**Saved data entries**.
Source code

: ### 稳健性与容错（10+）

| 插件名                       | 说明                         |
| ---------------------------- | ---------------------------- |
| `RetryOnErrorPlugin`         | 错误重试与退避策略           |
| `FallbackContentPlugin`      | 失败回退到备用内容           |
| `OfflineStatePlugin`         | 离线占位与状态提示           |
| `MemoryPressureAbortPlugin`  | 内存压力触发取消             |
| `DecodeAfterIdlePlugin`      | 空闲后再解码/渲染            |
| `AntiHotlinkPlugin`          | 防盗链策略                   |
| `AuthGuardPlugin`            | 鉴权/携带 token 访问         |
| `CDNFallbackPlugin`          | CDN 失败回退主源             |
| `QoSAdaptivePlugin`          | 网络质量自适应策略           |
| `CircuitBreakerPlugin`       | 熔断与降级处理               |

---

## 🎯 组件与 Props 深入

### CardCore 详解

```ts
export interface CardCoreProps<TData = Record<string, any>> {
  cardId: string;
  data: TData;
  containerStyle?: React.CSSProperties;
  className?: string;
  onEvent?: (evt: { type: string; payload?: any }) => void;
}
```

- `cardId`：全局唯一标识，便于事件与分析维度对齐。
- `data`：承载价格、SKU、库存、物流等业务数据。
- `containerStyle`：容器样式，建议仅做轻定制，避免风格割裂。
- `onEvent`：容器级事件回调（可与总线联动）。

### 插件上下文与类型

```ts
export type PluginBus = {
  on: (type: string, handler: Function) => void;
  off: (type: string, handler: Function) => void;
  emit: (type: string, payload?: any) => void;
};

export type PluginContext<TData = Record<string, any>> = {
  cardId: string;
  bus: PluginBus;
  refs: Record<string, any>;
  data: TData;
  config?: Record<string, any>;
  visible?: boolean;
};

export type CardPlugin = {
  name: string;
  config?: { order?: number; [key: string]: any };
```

**Task details**.
Give an exact copy of all the data shown above.

**Response below**.
Source code

: ### 稳健性与容错（10+）

| 插件名                       | 说明                         |
| ---------------------------- | ---------------------------- |
| `RetryOnErrorPlugin`         | 错误重试与退避策略           |
| `FallbackContentPlugin`      | 失败回退到备用内容           |
| `OfflineStatePlugin`         | 离线占位与状态提示           |
| `MemoryPressureAbortPlugin`  | 内存压力触发取消             |
| `DecodeAfterIdlePlugin`      | 空闲后再解码/渲染            |
| `AntiHotlinkPlugin`          | 防盗链策略                   |
| `AuthGuardPlugin`            | 鉴权/携带 token 访问         |
| `CDNFallbackPlugin`          | CDN 失败回退主源             |
| `QoSAdaptivePlugin`          | 网络质量自适应策略           |
| `CircuitBreakerPlugin`       | 熔断与降级处理               |

---

## 🎯 组件与 Props 深入

### CardCore 详解

```ts
export interface CardCoreProps<TData = Record<string, any>> {
  cardId: string;
  data: TData;
  containerStyle?: React.CSSProperties;
  className?: string;
  onEvent?: (evt: { type: string; payload?: any }) => void;
}
```

- `cardId`：全局唯一标识，便于事件与分析维度对齐。
- `data`：承载价格、SKU、库存、物流等业务数据。
- `containerStyle`：容器样式，建议仅做轻定制，避免风格割裂。
- `onEvent`：容器级事件回调（可与总线联动）。

### 插件上下文与类型

```ts
export type PluginBus = {
  on: (type: string, handler: Function) => void;
  off: (type: string, handler: Function) => void;
  emit: (type: string, payload?: any) => void;
};

export type PluginContext<TData = Record<string, any>> = {
  cardId: string;
  bus: PluginBus;
  refs: Record<string, any>;
  data: TData;
  config?: Record<string, any>;
  visible?: boolean;
};

export type CardPlugin = {
  name: string;
  config?: { order?: number; [key: string]: any };
```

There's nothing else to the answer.